In our Twitter code, what method(s) may require modification in order to ensure that our representation invariant (len(self.content) <= 280) is enforced? Currently, the initializer allows the user to create a Tweet object with any message they want, including one that exceeds the limit. There are a variety of strategies that we can take for enforcing our representation invariant.

One approach is to process the initializer arguments so that the instance attributes are initialized to allowed values. For example, we might truncate a tweet message that’s too long:

    def __init__(self, who: str, when: date, what: str) -> None:
        """Initialize a new Tweet.

        If <what> is longer than 280 chars, only first 280 chars are stored.

        >>> t = Tweet('Rukhsana', date(2017, 9, 16), 'Hey!')
        >>> t.userid
        'Rukhsana'
        >>> t.created_at
        datetime.date(2017, 9, 16)
        >>> t.content
        'Hey!'
        >>> t.likes
        0
        """
        self.userid = who
        self.created_at = when
        self.content = what[:280]
        self.likes = 0

Another approach is to not change the code at all, but instead specify a precondition on the initializer:

    def __init__(self, who: str, when: date, what: str) -> None:
        """Initialize a new Tweet.

        Precondition: len(what) <= 280.

        >>> t = Tweet('Rukhsana', date(2017, 9, 16), 'Hey!')
        >>> t.userid
        'Rukhsana'
        >>> t.created_at
        datetime.date(2017, 9, 16)
        >>> t.content
        'Hey!'
        >>> t.likes
        0
        """
        self.userid = who
        self.created_at = when
        self.content = what
        self.likes = 0

As we discussed in 1.3 The Function Design Recipe, a precondition is something that we assume to be true about the function’s input. In the context of this section, we’re saying, “The representation invariant will be enforced by our initializer assuming that the client code satisfies our preconditions.” On the other hand, if this precondition is not satisfied, we aren’t making any promise about what the method will do (and in particular, whether it will enforce the representation invariants).

Another example: non-negativity constraints

Look again at the attributes of Tweet. Another obvious representation invariant is that likes must be at least 0; our type annotation likes: int allows for negative integers, after all. Do any methods need to change so that we can ensure this is always true? We need to check the initializer and any other method that mutates self.likes.

First, the initializer sets likes to 0, which satisfies this invariant. The method Tweet.like adds to the likes attribute, which would seem safe, but what if the client code passes a negative number?
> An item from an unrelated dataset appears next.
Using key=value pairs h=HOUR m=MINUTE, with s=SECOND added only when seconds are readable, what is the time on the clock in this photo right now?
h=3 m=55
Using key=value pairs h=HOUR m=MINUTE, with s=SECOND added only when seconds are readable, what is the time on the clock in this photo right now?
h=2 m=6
Again, we are faced with a choice on how to handle this. We could impose a precondition that Tweet.like be called with n >= 0. Or, we could allow negative numbers as input, but simply set self.likes = 0 if its value falls below 0. Or, we could simply refuse to add a negative number, and simply return (i.e., do nothing) in this case.

All of these options change the method’s behaviour, and so whatever we choose, we would need to update the method’s documentation!
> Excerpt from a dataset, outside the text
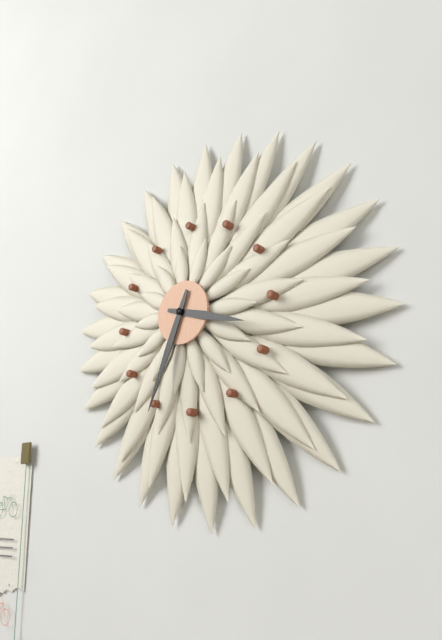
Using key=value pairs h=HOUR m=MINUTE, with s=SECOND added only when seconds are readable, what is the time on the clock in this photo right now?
h=3 m=34
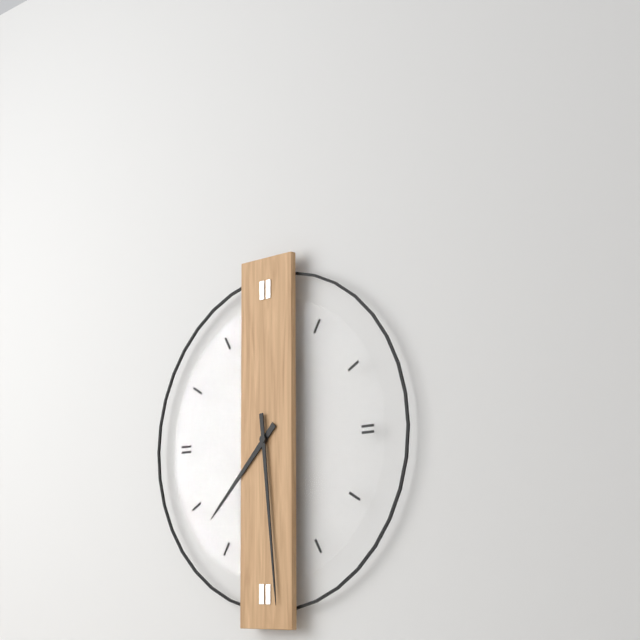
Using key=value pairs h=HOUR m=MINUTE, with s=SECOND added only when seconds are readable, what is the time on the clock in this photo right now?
h=7 m=29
Client code can violate representation invariants also

We’ve now learned how to write a class that declares and enforces appropriate representation invariants. We guarantee that whenever client code creates new instances of our class, and calls methods on them (obeying any preconditions we specify), our representation invariants will always be satisfied.

Sadly, even being vigilant in implementing our methods doesn’t fully prevent client code from violating representation invariants—we’ll see why in the next section.